In accordance with the present invention, even though storage system controller returns status as complete, the complete status only indicates that the long-lived operation is durable within the controller. It does not mean that the actual long-lived operation has completed. Thus, the controller continues to process the long-lived operation (step 1616) and send status updates of the operation to the management station or host (step 1618). The management station receives the status updates and preferably updates the completion status dialogue object displayed on the screen of the management station (step 1620). Steps 1618 and 1620 continue until the long-lived operation completes. Once the long-lived operation completes, the storage system controller sends a completion message to the management station (step 1622). Upon receiving the completion message from the controller, the management station notifies the user that the operation is complete (step 1624). The management station may inform the user that the operation is complete in a number of ways, including showing the completion status percentage as 100%, issuing a dialogue stating that the operation is complete, or ending the process. In any event, any particular status completion message may be used.
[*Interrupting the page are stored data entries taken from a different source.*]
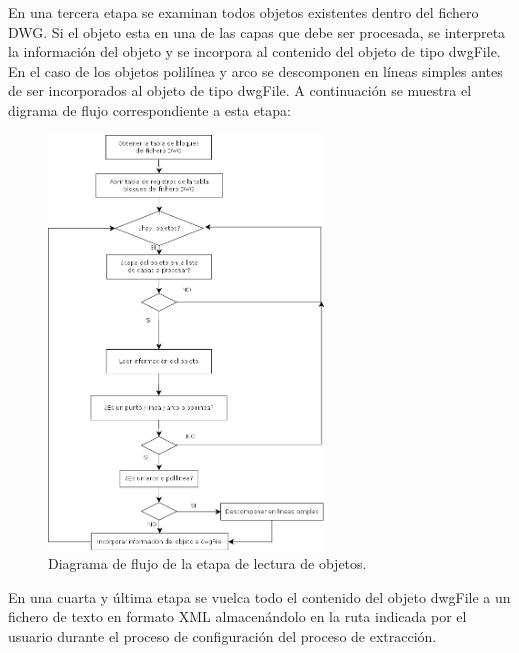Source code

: \begin{itemize}
En una tercera etapa se examinan todos objetos existentes dentro del fichero DWG. Si el objeto esta en una de las capas que debe ser procesada, se interpreta la información del objeto y se incorpora al contenido del objeto de tipo dwgFile. En el caso de los objetos polilínea y arco se descomponen en líneas simples antes de ser incorporados al objeto de tipo dwgFile. A continuación se muestra el digrama de flujo correspondiente a esta etapa:

\begin{figure}[H]
\begin{center}
\includegraphics[width=0.65\textwidth]{imgs/diagramaFlujo3}
\caption{Diagrama de flujo de la etapa de lectura de objetos.}
\end{center}
\end{figure}

En una cuarta y última etapa se vuelca todo el contenido del objeto dwgFile a un fichero de texto en formato XML almacenándolo en la ruta indicada por el usuario durante el proceso de configuración del proceso de extracción.

\end{itemize}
Even though in step 1620 the management station receives status updates, and updates the completion status dialog on the management station screen, the management station is not frozen while waiting for the completion of the long-lived operation. That is, even though the management station displays the status information, a user may perform other tasks with the management station while the long-lived operation is processing. In addition, once the management station receives the message that the long-lived operation is “durable” even if the storage system fails, for example, due to power loss or some other mechanical error, the long-lived operation will be processed when the failed device is brought back on-line. In this matter, once an operation is made durable, the management station preferably does not ever have to issue the long-lived operation request again, regardless of what happens to the controller.
Conclusion
In conclusion, the present invention provides methods and apparatus for managing I/O devices on a network. While a detailed description of presently preferred embodiments of the present invention have been given above, various alternatives, modifications and equivalents will be apparent to those skilled in the art. For example, while most of the examples given herein refer to storage systems, any suitable I/O device residing on a network may be managed using the methods and apparatus of the present invention without varying from the spirit of the invention. In addition, while preferred embodiments of the present invention are disclosed herein as using Java applets and Java compliant browsers or run-time environments to process the Java applets, any suitable computer language and processing environment may be used. Therefore, the above description should not be taken as limiting the invention which is defined by the appended claims.